After a week of finger-pointing email exchanges and political posturing, the Clarke County School Board and the Berryville Area Development Authority (BADA) agreed, in principle, to a review schedule for approving a Mosby Boulevard easement compromise and a fire flow pump station design by April 1. Mosby Boulevard and fire flow design are the last significant hurdles to approval of a special use permit that will allow the school to finally be built.
Sentiment at last night’s much anticipated public hearing was strongly against including Mosby Boulevard in the school traffic pattern design. Berryville resident Pam Smith, a school bus driver in Loudoun County, expressed safety concerns about extending Mosby through the school property. Smith said that she had seen many good school traffic designs but Clarke’s was not safe. “Put aside the expense of extending Mosby” Smith pleaded.
Several residents cited court rulings and case law that they believe prevents the School Board from transferring property to the Town of Berryville. Resident Craig Kern insisted that “the Town of Berryville has no authority to require easements and the Clarke County School Board should resist the Town’s unconstitutional request.”
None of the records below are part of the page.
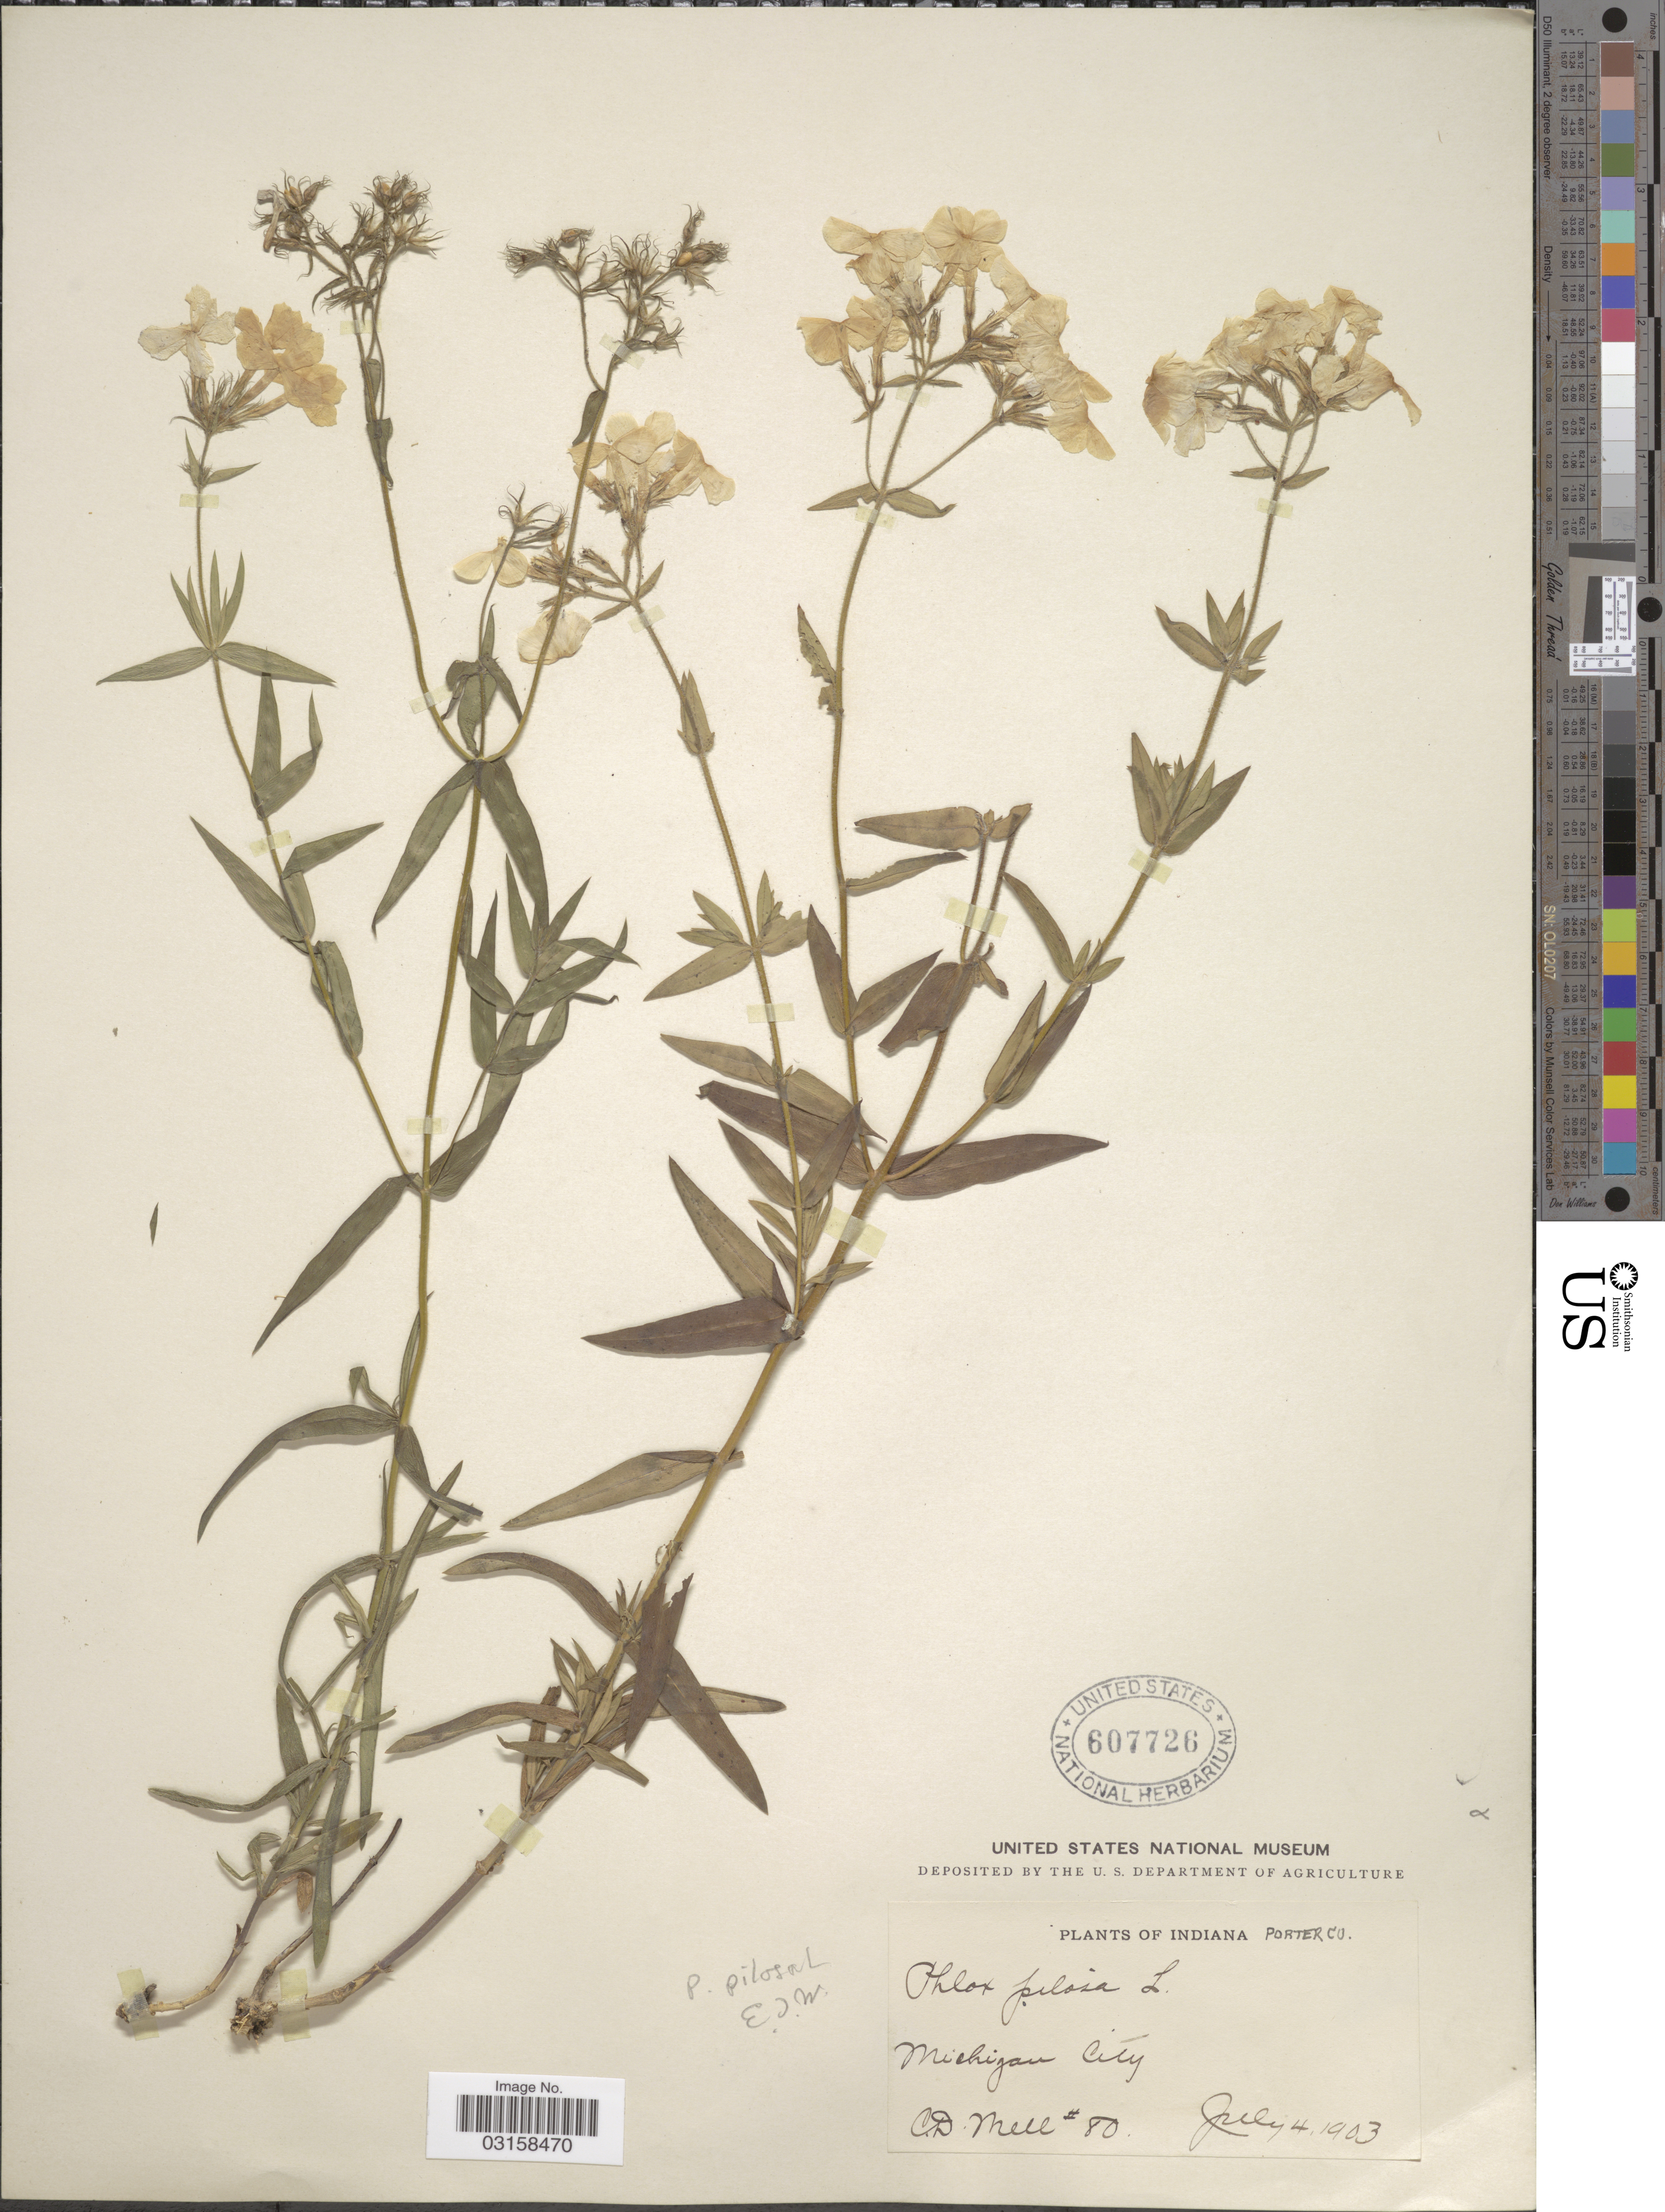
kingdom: Plantae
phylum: Tracheophyta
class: Magnoliopsida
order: Ericales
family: Polemoniaceae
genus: Phlox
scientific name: Phlox pilosa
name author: L.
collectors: C. D. Mell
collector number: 80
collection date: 1903-07-04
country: United States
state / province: Indiana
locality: Porter Co. Michigan City.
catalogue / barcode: US 607726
Although the Town of Berryville and Clarke County School Board have been attempting to cooperate on the Mosby issue and sharing fire control costs, many residents feared that the process was yet again in danger of derailment. Earlier in the week email messages were circulated by School Board Chairman Robina Bouffault and Berryville Town Manager Keith Dalton essentially blaming the other side for potential roadblocks to a final deal.
Bouffault’s email message suggested that the Town focus less on the “blame game” and “uneccessarily draining our limited budget with demands for unrelated town needs.” Dalton fired back with a long list of School Board missteps and planning mistakes. “But be clear, if the schools had chosen to work with the town and address this matter long ago we would not be talking about it right now” Dalton’s letter said.
The tone of the two letters raised the question of whether either side fully appreciated the public frustration with further delays to the school construction plan, regardless of who is at fault. A. R. “Pete” Dunning (White Post), Board of Supervisors representative for BADA, sensing the public’s concern that the long-awaited approval was headed towards another roadblock asked “Why can’t we just approve this right now contingent on review of the nit-picky stuff by the engineers?” “Because we need to let the process work.” replied BADA Chairman Allen Kitselman. Undetered, Dunning continued to push BADA board members, planning staff and engineering staff to commit to an accelerated timeline.
Dunning’s persistence ultimately paid off.
BADA, Dalton and Bouffault agreed to do everything possible to complete review of the proposed Mosby easement and a shared fire flow system in time for a March 25th BADA work session meeting and potential April 1st public hearing approval, much to Dunning’s and the public’s delight.
The public hearing ended in a spontaneous burst of cooperation and collaboration with both Dalton and Bouffault publically agreeing that “we’re on the right track and everything should be able to be worked out” and potentially negating the need for future email posturing.